### [Record excerpts]
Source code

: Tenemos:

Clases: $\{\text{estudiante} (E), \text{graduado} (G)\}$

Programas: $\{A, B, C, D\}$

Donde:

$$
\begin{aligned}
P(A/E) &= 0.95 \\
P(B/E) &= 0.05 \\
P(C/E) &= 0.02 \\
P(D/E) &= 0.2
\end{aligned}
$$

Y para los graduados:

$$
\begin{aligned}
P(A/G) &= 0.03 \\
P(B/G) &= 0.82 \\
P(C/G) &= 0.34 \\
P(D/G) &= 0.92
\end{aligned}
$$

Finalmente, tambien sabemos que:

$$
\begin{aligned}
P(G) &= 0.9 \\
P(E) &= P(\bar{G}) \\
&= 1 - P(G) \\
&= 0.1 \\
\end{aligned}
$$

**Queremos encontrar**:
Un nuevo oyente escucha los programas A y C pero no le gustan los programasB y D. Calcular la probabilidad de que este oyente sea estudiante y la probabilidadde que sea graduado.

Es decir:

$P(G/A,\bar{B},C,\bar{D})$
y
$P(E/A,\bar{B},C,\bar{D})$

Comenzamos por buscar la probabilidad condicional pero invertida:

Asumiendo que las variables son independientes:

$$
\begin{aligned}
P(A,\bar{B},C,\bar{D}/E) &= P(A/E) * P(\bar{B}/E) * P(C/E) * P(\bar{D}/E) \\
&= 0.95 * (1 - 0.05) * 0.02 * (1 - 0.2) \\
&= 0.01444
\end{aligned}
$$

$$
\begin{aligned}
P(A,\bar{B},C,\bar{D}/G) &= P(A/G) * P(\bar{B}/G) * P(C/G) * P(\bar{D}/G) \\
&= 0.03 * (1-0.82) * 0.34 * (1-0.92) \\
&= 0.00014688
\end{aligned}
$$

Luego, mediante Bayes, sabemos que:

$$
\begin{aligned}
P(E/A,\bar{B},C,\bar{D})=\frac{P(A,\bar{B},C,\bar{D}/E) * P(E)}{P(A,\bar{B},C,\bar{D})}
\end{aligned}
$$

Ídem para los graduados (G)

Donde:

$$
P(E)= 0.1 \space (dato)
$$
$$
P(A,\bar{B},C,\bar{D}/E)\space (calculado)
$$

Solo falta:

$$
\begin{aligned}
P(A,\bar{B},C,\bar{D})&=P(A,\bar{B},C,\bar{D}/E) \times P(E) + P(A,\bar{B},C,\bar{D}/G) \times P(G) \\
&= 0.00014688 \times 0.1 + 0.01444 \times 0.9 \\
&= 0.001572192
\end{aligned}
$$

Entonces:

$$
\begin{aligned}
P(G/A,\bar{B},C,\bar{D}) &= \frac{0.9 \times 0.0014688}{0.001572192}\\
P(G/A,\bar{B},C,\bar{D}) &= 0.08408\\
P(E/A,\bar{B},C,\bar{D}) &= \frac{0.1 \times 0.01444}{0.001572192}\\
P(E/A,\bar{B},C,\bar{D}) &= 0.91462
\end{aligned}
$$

### [Exercise goal]
The full data, repeated exactly, is the only acceptable output.

### [Expected answer]
Source code

: Tenemos:

Clases: $\{\text{estudiante} (E), \text{graduado} (G)\}$

Programas: $\{A, B, C, D\}$

Donde:

$$
\begin{aligned}
P(A/E) &= 0.95 \\
P(B/E) &= 0.05 \\
P(C/E) &= 0.02 \\
P(D/E) &= 0.2
\end{aligned}
$$

Y para los graduados:

$$
\begin{aligned}
P(A/G) &= 0.03 \\
P(B/G) &= 0.82 \\
P(C/G) &= 0.34 \\
P(D/G) &= 0.92
\end{aligned}
$$

Finalmente, tambien sabemos que:

$$
\begin{aligned}
P(G) &= 0.9 \\
P(E) &= P(\bar{G}) \\
&= 1 - P(G) \\
&= 0.1 \\
\end{aligned}
$$

**Queremos encontrar**:
Un nuevo oyente escucha los programas A y C pero no le gustan los programasB y D. Calcular la probabilidad de que este oyente sea estudiante y la probabilidadde que sea graduado.

Es decir:

$P(G/A,\bar{B},C,\bar{D})$
y
$P(E/A,\bar{B},C,\bar{D})$

Comenzamos por buscar la probabilidad condicional pero invertida:

Asumiendo que las variables son independientes:

$$
\begin{aligned}
P(A,\bar{B},C,\bar{D}/E) &= P(A/E) * P(\bar{B}/E) * P(C/E) * P(\bar{D}/E) \\
&= 0.95 * (1 - 0.05) * 0.02 * (1 - 0.2) \\
&= 0.01444
\end{aligned}
$$

$$
\begin{aligned}
P(A,\bar{B},C,\bar{D}/G) &= P(A/G) * P(\bar{B}/G) * P(C/G) * P(\bar{D}/G) \\
&= 0.03 * (1-0.82) * 0.34 * (1-0.92) \\
&= 0.00014688
\end{aligned}
$$

Luego, mediante Bayes, sabemos que:

$$
\begin{aligned}
P(E/A,\bar{B},C,\bar{D})=\frac{P(A,\bar{B},C,\bar{D}/E) * P(E)}{P(A,\bar{B},C,\bar{D})}
\end{aligned}
$$

Ídem para los graduados (G)

Donde:

$$
P(E)= 0.1 \space (dato)
$$
$$
P(A,\bar{B},C,\bar{D}/E)\space (calculado)
$$

Solo falta:

$$
\begin{aligned}
P(A,\bar{B},C,\bar{D})&=P(A,\bar{B},C,\bar{D}/E) \times P(E) + P(A,\bar{B},C,\bar{D}/G) \times P(G) \\
&= 0.00014688 \times 0.1 + 0.01444 \times 0.9 \\
&= 0.001572192
\end{aligned}
$$

Entonces:

$$
\begin{aligned}
P(G/A,\bar{B},C,\bar{D}) &= \frac{0.9 \times 0.0014688}{0.001572192}\\
P(G/A,\bar{B},C,\bar{D}) &= 0.08408\\
P(E/A,\bar{B},C,\bar{D}) &= \frac{0.1 \times 0.01444}{0.001572192}\\
P(E/A,\bar{B},C,\bar{D}) &= 0.91462
\end{aligned}
$$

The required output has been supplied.